#### PROVIDED TEXT
▽

If he doesn't turn up at court so much the better. You don't have to see him and he can never bother you again because there'll be a warrant out for his arrest.

I'm sure it'll all go great at court, we'll all be thinking about you.

Piffleoffagus · 17/06/2004 10:44

One positive about bindovers, when I was assaulted and he got a bindover (basically could not face him in court as there had been an pregnancy (he put hole in condom) an traumatic termination and aggraveated assualt and sexual assault. All this would have been brought up and I could not do it, so I accepted a bindover with the condition that it meant he could not come within a mile of me and if he was found in my village then he would be immediately found in breach and jailed, the terms were set by me and my lawyer, he was desperate to avoid prison. the bindover, if broken would result in him going to jail for definite.
I would say face court if you can, I really wish I had the strength, but a bindover will be on his record and what it was for, so it will count.
Be strong, you are being amazing.

anonmouse · 17/06/2004 11:08

I fell head over heels in love with a man who turned out to be an alcoholic bastard. When I finally plucked up the courage to tell him it was over he went beserk. He strangled me until I passed out and then brutally raped me. Two days later we met in a public place and he broke my nose and fractured my forehead in a head butt. When I still refused to take him back (!) he destroyed my homes and all my possessions, having stopped the insurance weeks before, without my knowledge.

He was arrested and denied the rape and attempted murder but admitted the strangulation, the GBH and the fires ( he was found in the ruins, admiring his handiwork).

The trial was two days of sheer hell. Having to face him and his family was awful. They made it sound that he was madly in love with me and could not cope when I finished with him so it was all my fault. Because there was so little for him to deny, his lawyers tried to make the case to attack me, rather than defend him. He was found guilty on all counts. He got 8 years but had already served over two so he will probably be in for another 3. He has declared himself bankrupt (he was my bank manager!!!) and so I will not get the money awarded to me by the court.

The trial was awful - but to anyone else having to go to court, especially for rape, however bad the trial is, it is like lancing an abscess. I said everything I wanted to say. Afterwards it really felt like, at last, it was all over. It was a big part of the healing process.

He had hit me twice before, and had hit his 2 ex wives and none of us had done anything. I am a highly articulate (even if I say so myself and go getter woman, but even I just took the flak. I felt so vulnerable and somehow to blame. Take action before it is too late. If they hurt you, they should not get away with it. Do something, while you can. A leopard does not change his spots. Don't believe the lies and platitudes. Take action to protect yourself and yours and others.

Good luck.

PS Johay - I also spent ages deciding what to wear. I ended up in a little navy suit (felt like a wren) which I ceremoniously burned afterwards, along with the little patent court shoes, grim bra and knickers and supermarket shirts The Bodum dress sounds just the ticket......It is all an act. You have to feel good on stage. Go for it!

Twinkie · 17/06/2004 11:11

Can I just say to all of you who feel guilty - thi sperson whos is abusing you and hurting you - mentally toturing you and changing you as a person intrinsically forever does not deserve your pity loyalty or respect let alone your love and protection from the law.

△

#### DATA BLOCK
▽

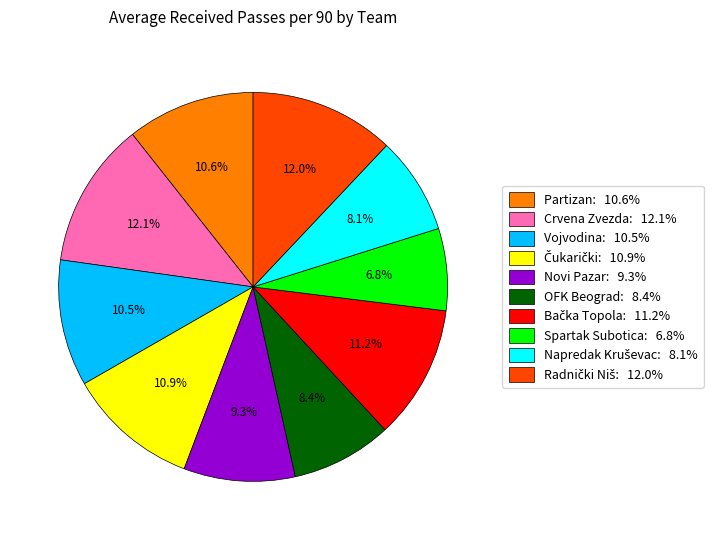

What portion of the pie excludes OFK Beograd: 8.4%?

91.6%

△

#### ACTIVITIES
1: In the forum thread, what prison sentence did the man who destroyed the poster's homes receive?
2: Copy the forum thread word for word from "anonmouse · 17/06/2004" to "admiring his handiwork).".

#### SOLVED TASKS
1: He received 8 years.

2:
anonmouse · 17/06/2004 11:08

I fell head over heels in love with a man who turned out to be an alcoholic bastard. When I finally plucked up the courage to tell him it was over he went beserk. He strangled me until I passed out and then brutally raped me. Two days later we met in a public place and he broke my nose and fractured my forehead in a head butt. When I still refused to take him back (!) he destroyed my homes and all my possessions, having stopped the insurance weeks before, without my knowledge.

He was arrested and denied the rape and attempted murder but admitted the strangulation, the GBH and the fires ( he was found in the ruins, admiring his handiwork).